• **Data block**:
_ _ _ _ _
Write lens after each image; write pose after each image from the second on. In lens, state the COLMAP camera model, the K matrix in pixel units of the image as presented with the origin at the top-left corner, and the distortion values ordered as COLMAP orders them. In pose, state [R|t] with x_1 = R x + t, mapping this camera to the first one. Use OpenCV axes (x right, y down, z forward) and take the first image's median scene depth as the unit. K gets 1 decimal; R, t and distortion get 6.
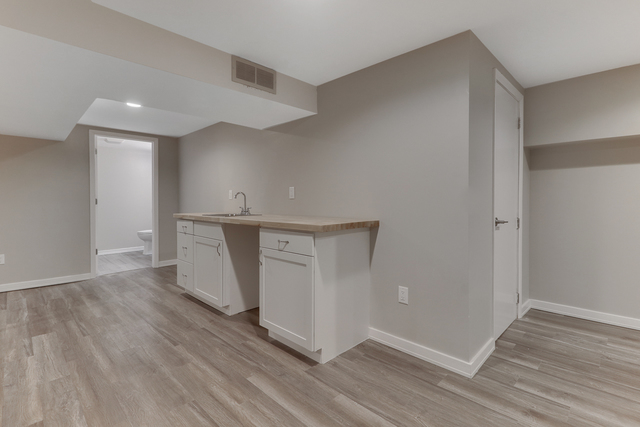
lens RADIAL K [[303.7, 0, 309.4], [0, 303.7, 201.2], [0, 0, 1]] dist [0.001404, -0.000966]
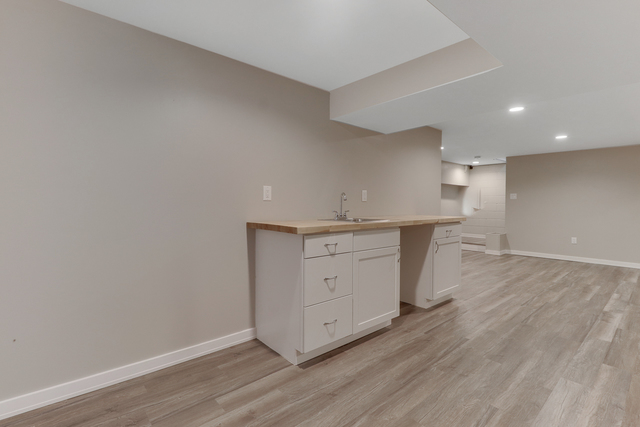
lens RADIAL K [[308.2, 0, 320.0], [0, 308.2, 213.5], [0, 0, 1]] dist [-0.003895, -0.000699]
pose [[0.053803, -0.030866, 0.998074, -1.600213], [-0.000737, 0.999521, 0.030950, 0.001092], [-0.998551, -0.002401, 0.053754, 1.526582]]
_ _ _ _ _
• **What is expected**:
Rewrite the data above, replacing "top-left corner" with "upper-left corner" and leaving everything else unchanged. Omit the pictures from your answer.

• **Task output**:
Write lens after each image; write pose after each image from the second on. In lens, state the COLMAP camera model, the K matrix in pixel units of the image as presented with the origin at the upper-left corner, and the distortion values ordered as COLMAP orders them. In pose, state [R|t] with x_1 = R x + t, mapping this camera to the first one. Use OpenCV axes (x right, y down, z forward) and take the first image's median scene depth as the unit. K gets 1 decimal; R, t and distortion get 6.
lens RADIAL K [[303.7, 0, 309.4], [0, 303.7, 201.2], [0, 0, 1]] dist [0.001404, -0.000966]
lens RADIAL K [[308.2, 0, 320.0], [0, 308.2, 213.5], [0, 0, 1]] dist [-0.003895, -0.000699]
pose [[0.053803, -0.030866, 0.998074, -1.600213], [-0.000737, 0.999521, 0.030950, 0.001092], [-0.998551, -0.002401, 0.053754, 1.526582]]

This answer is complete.